Security, Logging, And Networking
Everything in Bedrock flows through AWS's normal security controls, which is most of the reason to use it over a third-party API:

  • IAM — every InvokeModel call is authenticated. You scope permissions per-model via IAM policies bedrock:InvokeModel on specific model ARNs). Least-privilege applies.

  • KMS — your custom models, training data, and Knowledge Base contents are encrypted at rest with customer-managed keys if you want.

  • VPC endpoints / PrivateLink — route Bedrock traffic over the AWS backbone, never touching the public internet. Standard enterprise ask.

  • CloudTrail — logs every control-plane call.

  • Model invocation logging — this is the one you'll actually need. It's off by default. Turn it on and Bedrock writes every request/response pair to S3 or CloudWatch Logs. This is the answer to any exam question about "audit what the model saw and said" or "debug production prompt behavior." Enable it on day one.

Your prompts, completions, and fine-tuning data are not used to train Amazon's or any vendor's models. This is a contractual data-handling commitment and it's the main reason enterprises pick Bedrock over calling model providers directly.

Bedrock vs SageMaker vs Amazon Q
These three get confused constantly. The clean mental model:

  • Bedrock — you call an API, a foundation model answers. Build-your-own-app. Serverless. You pick the model.

  • SageMaker — the full ML platform. You build, train, tune, deploy your own models (traditional ML or your own FMs). Much more flexible, much more work. JumpStart is the SageMaker feature that overlaps with Bedrock — it lets you deploy pretrained FMs to your own endpoints.

  • Amazon Q — the finished product. Q Developer is a code assistant (in-IDE, like a Copilot competitor).
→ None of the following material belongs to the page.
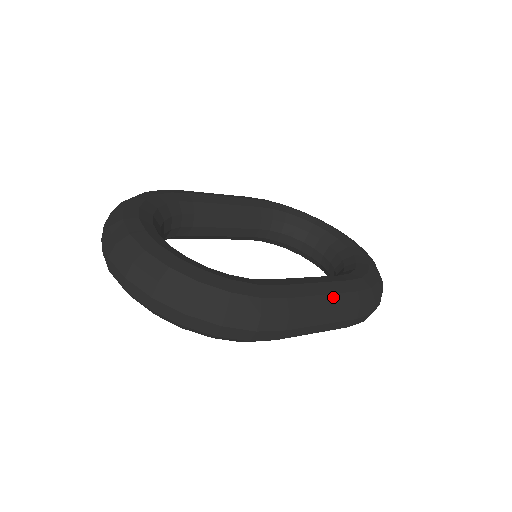
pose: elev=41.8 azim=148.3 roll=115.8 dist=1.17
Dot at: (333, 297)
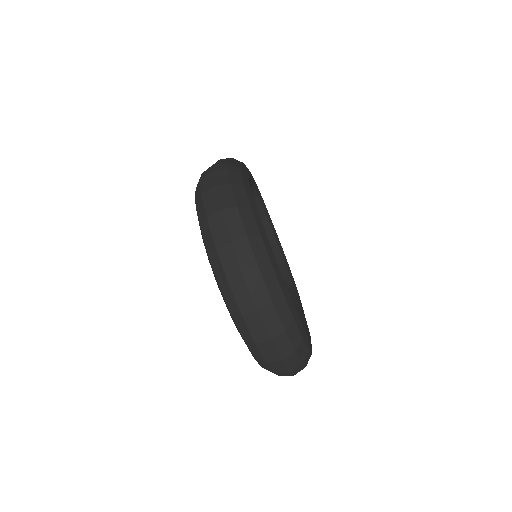
Dot at: occluded
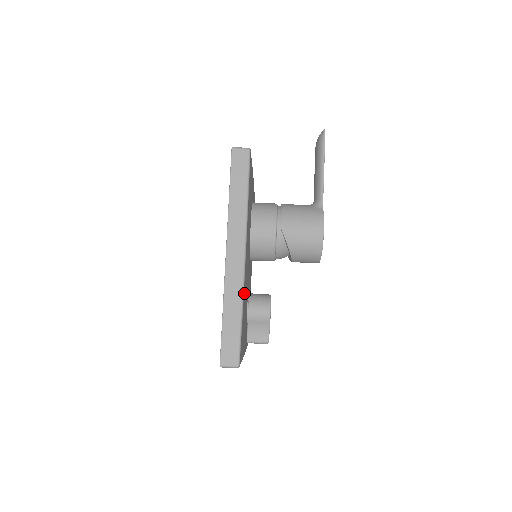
Q Business is a RAG assistant over your company data with pre-built connectors to Slack, Salesforce, S3, etc. Q uses foundation models but doesn't let you pick them. Q is the finished end-user app; Bedrock is the LEGO set you build one with.

If the question is "build a custom generative AI app with choice of model," it's Bedrock. If the question is "give our employees a ChatGPT-over-our-docs with zero code," it's Q Business. If the question is "train a fraud model on our tabular data," it's SageMaker.

A Reasonable Mental Model To Ship With
If you're standing up a Bedrock-backed app today, the default stack looks roughly like this:

  1. 1. Start with Claude (or whichever model's good at your task) via Converse on-demand pricing.

  2. 2. Iterate on prompts until you've squeezed everything you can out of them.

  3. 3. Put your private docs behind a Knowledge Base with OpenSearch Serverless. Call RetrieveAndGenerate.

  4. 4. Attach a Guardrail with PII masking and denied-topics the day before you show it to anyone outside the team.

  5. 5. Turn on model invocation logging to S3. You will need it.

  6. 6. Put the whole thing behind a VPC endpoint if you're in an enterprise account.

  7. 7. Only reach for fine-tuning or Agents when you've proven prompt+RAG isn't enough, and budget for Provisioned Throughput if you do.

That covers maybe 90% of real-world Bedrock usage. The rest is details — and most of the details are just regular AWS (IAM policies, KMS keys, CloudTrail) applied to a slightly new service.